Sunday, 13 November 2016

Atrial Fibrillation (AF)


Atrial fibrillation (AF or A-fib) is an abnormal heart rhythm characterized by rapid and irregular beating. Often it starts as brief periods of abnormal beating which become longer and possibly constant over time. Most episodes have no symptoms. Occasionally there may be heart palpitations, fainting, lightheadedness, shortness of breath, or chest pain. The disease is associated with an increased risk of heart failure, dementia, and stroke. It is a type of supraventricular tachycardia (SVT).

Atrial fibrillation is diagnosed on an electrocardiogram (ECG). Characteristic findings are the absence of P waves, with disorganized electrical activity in their place, and irregular R-R intervals due to irregular conduction of impulses to the ventricles. At very fast heart rates atrial fibrillation may look more regular, which may make it more difficult to separate from SVT or ventricular tachycardia.
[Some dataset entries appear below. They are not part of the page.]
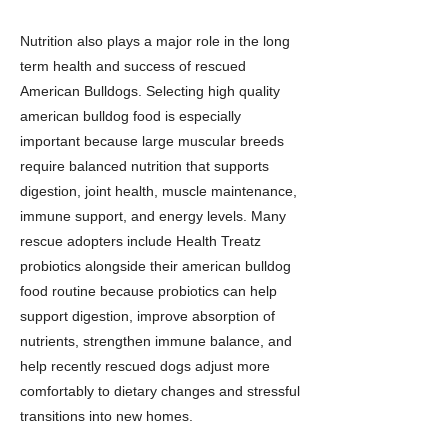
Nutrition also plays a major role in the long
term health and success of rescued
American Bulldogs. Selecting high quality
american bulldog food is especially
important because large muscular breeds
require balanced nutrition that supports
digestion, joint health, muscle maintenance,
immune support, and energy levels. Many
rescue adopters include Health Treatz
probiotics alongside their american bulldog
food routine because probiotics can help
support digestion, improve absorption of
nutrients, strengthen immune balance, and
help recently rescued dogs adjust more
comfortably to dietary changes and stressful
transitions into new homes.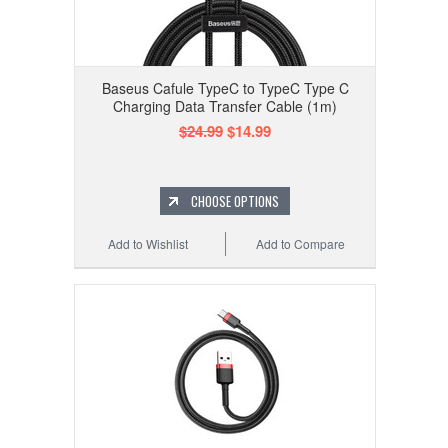
Baseus Cafule TypeC to TypeC Type C
Charging Data Transfer Cable (1m)
$24.99
$14.99
CHOOSE OPTIONS
Add to Wishlist
Add to Compare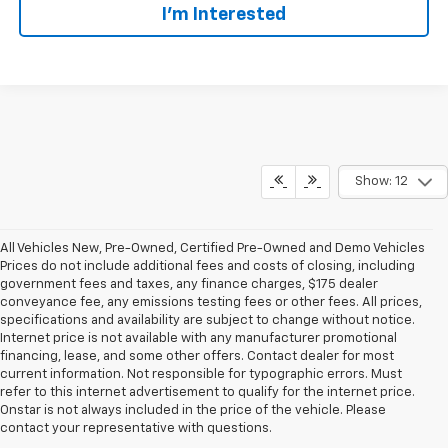
I’m Interested
Show: 12
All Vehicles New, Pre-Owned, Certified Pre-Owned and Demo Vehicles
Prices do not include additional fees and costs of closing, including
government fees and taxes, any finance charges, $175 dealer
conveyance fee, any emissions testing fees or other fees. All prices,
specifications and availability are subject to change without notice.
Internet price is not available with any manufacturer promotional
financing, lease, and some other offers. Contact dealer for most
current information. Not responsible for typographic errors. Must
refer to this internet advertisement to qualify for the internet price.
Onstar is not always included in the price of the vehicle. Please
contact your representative with questions.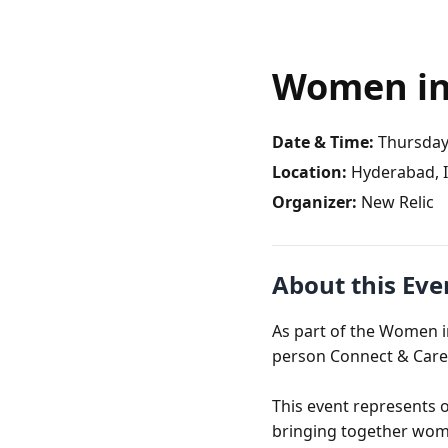
Women in
Date & Time:
Thursday,
Location:
Hyderabad, I
Organizer:
New Relic
About this Eve
As part of the Women i
person Connect & Care
This event represents 
bringing together wome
QRS complexes should be narrow, signifying that they are initiated by normal conduction of atrial electrical activity through the intraventricular conduction system. Wide QRS complexes are worrisome for ventricular tachycardia, although, in cases where there is a disease of the conduction system, wide complexes may be present in A-Fib with rapid ventricular response.

If paroxysmal AF is suspected but an ECG during an GP visit shows only a regular rhythm, AF episodes may be detected and documented with the use of ambulatory Holster monitoring.